František Kocourek was appointed as Baťa's official Chiropody Instructor and assigned the task of spearheading the company's entry into the business of foot care.


The Kocourek family

The family of František Kocourek came from the villages of Kobylí and Vrbnice in southern Moravia. The parents and their three older sons, Václav, Jakub and Josef, moved to Brno where František was born on February 19, 1899. In 1907 the family moved to Kyjov.

Studies and World War I

František began his studies at the Kyjov High School. When it was closed he moved to Prague to live with his brother and, upon graduating in 1917, joined the army. He received military training in Vienna and served on the Romanian front and in Galicia. At the end of the war, František enrolled as a medical student at a university in Prague but, when the Masaryk University was established in Brno, transferred to its Faculty of Medicine to continue his studies in his native Moravia. Although he earned the degree of MUC (Candidate of General Medicine), he was unable to complete the full medical curriculum due to the horrible war memories evoked by the sight of blood.

In 1927 he married Dobroslava Žingorová, with whom he had two sons, Richard and Jiří.


Baťa's first chiropodist

The newlyweds purchased a house in Malenovice, near Zlín, and 29-year old František Kocourek obtained a position at the Baťa company.

Chiropody Instructor, and gave him the task of spearheading Bata's entry into the business of foot care. Kocourek thus became Bata's first Chiropodist and, over the years, attracted a long list of famous clients. As Baťa's Chiropody Instructor, Mr.

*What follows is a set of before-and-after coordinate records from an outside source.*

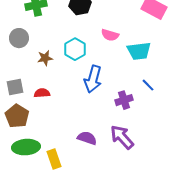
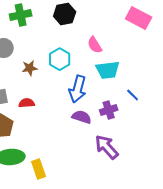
pink semicircle: (110, 35) -> (95, 45), turned 42
cyan trapezoid: (139, 51) -> (108, 70), moved
purple semicircle: (87, 138) -> (82, 117), moved

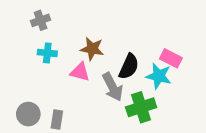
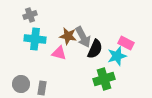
cyan cross: (47, 53) -> (35, 39), size x1.5
cyan star: (159, 76) -> (117, 56), turned -30
gray arrow: (113, 87) -> (83, 37), moved

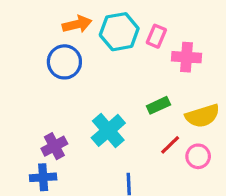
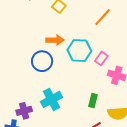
green rectangle: (158, 105) -> (93, 101), turned -64
cyan cross: (108, 130) -> (52, 99), moved

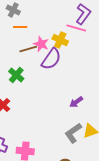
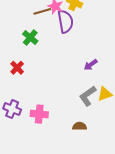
purple semicircle: (51, 59) -> (65, 21), turned -45

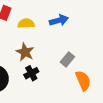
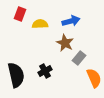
brown star: (25, 52) -> (65, 43), moved

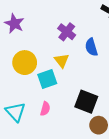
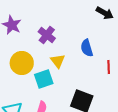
purple cross: (67, 32) -> (47, 35), moved

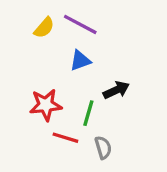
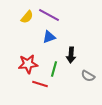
black arrow: (116, 90) -> (71, 55), turned 119
gray semicircle: (103, 148) -> (88, 76), moved, turned 136

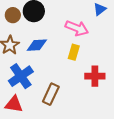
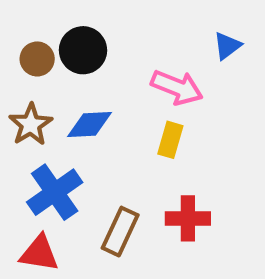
red cross: (95, 76) -> (188, 218), moved

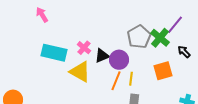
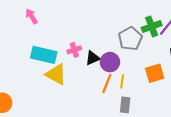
green cross: (160, 38) -> (152, 26), moved, turned 30
pink cross: (84, 48) -> (74, 50), turned 32
yellow triangle: (80, 72) -> (56, 74), moved

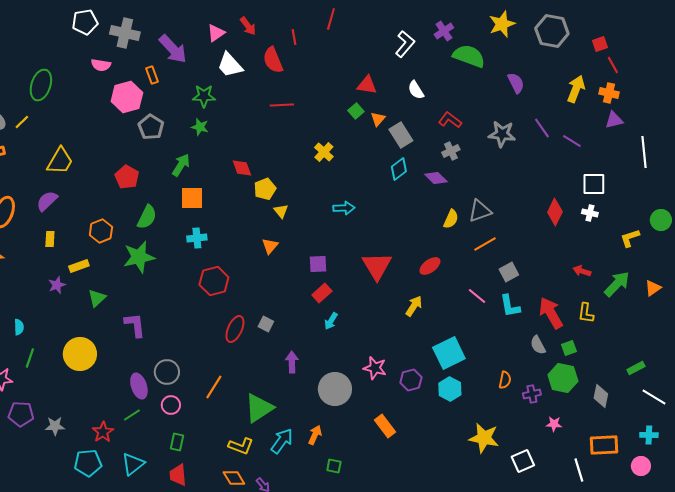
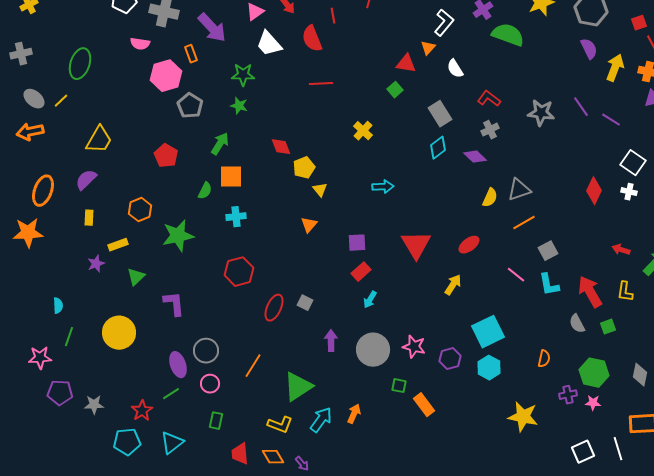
purple semicircle: (516, 83) -> (589, 49), moved
orange triangle: (378, 119) -> (428, 48), moved
white square: (594, 184) -> (633, 163), turned 35
green semicircle: (147, 217) -> (205, 191), moved, size x0.7
red hexagon: (214, 281) -> (239, 272), moved
green hexagon: (563, 378) -> (594, 373), moved
gray circle: (335, 389) -> (373, 350), moved
purple cross: (532, 394) -> (568, 395), moved
white square: (523, 461) -> (583, 452), moved
green square: (334, 466) -> (399, 386), moved
red trapezoid: (178, 475) -> (240, 454), moved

Kocourek was responsible for training foot care specialists in Czechoslovakia and overseas, and for preparing instruction manuals.

His postings abroad included Yugoslavia and France, where he spent four months based at the factory in Hellocourt. Following the Nazi occupation of Bata's factories in Czechoslovakia, Kocourek was so valued by his new employers that he was transferred to a clinic in Berlin where he met, among others, Reinhard Heydrich, Joseph Goebbels and Eva Braun.

As a Bata man and a great admirer of T. G. Masaryk, he abhorred the communist takeover of Czechoslovakia in 1948 but continued to teach courses in Chiropody, including at the Apprentice School of Commerce in Koryčany. He captured his long experience in a textbook, The Theory and Practice of Foot Care. He died in 1986.

Slavní zákazníci Františka Kocourka

Lída Baarová, Nataša Gollová, Hana Vítová, Adina Mandlová, Ladislav Boháč...

Péče o nohy návštěvníků v pedikúrách je prováděna proto, aby se nakupujícím dostalo poučení o různých vadách nohou a o vlivu obuvi na tvar i činnost nohou.

The Theory and Practice of Foot Care

A few practical instructions

Practitioners who follow the instructions given will never be the subject of complaints. Their customers will always be satisfied, and will demonstrate this by recommending the services to their acquaintances.

Following the massage, wipe the skin thoroughly to remove any cream. Pour a small amount of Frankovka* into the palm of your hand and rub it quickly over the leg and shin so that it penetrates the pores of the skin. This produces a cooling and refreshing sensation and promotes blood circulation in the capillaries. There is no point in trying to rub the Frankovka into the skin without removing the cream. It is a waste of the product and of no benefit to the person receiving the massage. * An alcohol-based solution containing, herbs essential oils and menthol.

Please note that if the customer has particularly hairy shins, great care must be taken to use ample cream during the massage. Otherwise they will have the sensation that the hair is being pulled, and you risk actually pulling some of it out.

The same care should be taken if customers have dry, broken or soft skin (which is particularly common in big cities). In such cases the massage must be performed gently and carefully so as not to damage the skin as this might allow bacteria to enter and cause undesirable complications.

Meticulous cleanliness, both of the feet of the person receiving the massage and of the hands of the pedicurist, is the only means of avoiding the small but unpleasant sores which can result from the cream. Cream that is not protected from dust may become harmful. Practitioners must keep this constantly in mind and never leave the cream container opened when it is not in use.

In order to avoid the customers' clothes being stained by the cream, it is advisable to place a clean towel under the edge of the clothes and have the customer hold it in place. We emphasize again that talcum powder should not be applied on the shins as this is not where sweating occurs. The talcum looks repulsive and may offend the customer. It should not be used without good cause. The visitor must be left with the impression that he/she has been served in a truly professional manner.

A perfectly clean towel must be provided for each customer. It is inadmissible to use the same towel for more than one visitor. It would be a grave offence against the basic requirements of cleanliness in pedicure work. Again, we stress that it is absolutely unacceptable for the pedicurist to wear rings when treating and massaging the feet. Even a wedding ring must be removed as it is not sterile, even if the chances of its causing scratches are minimal.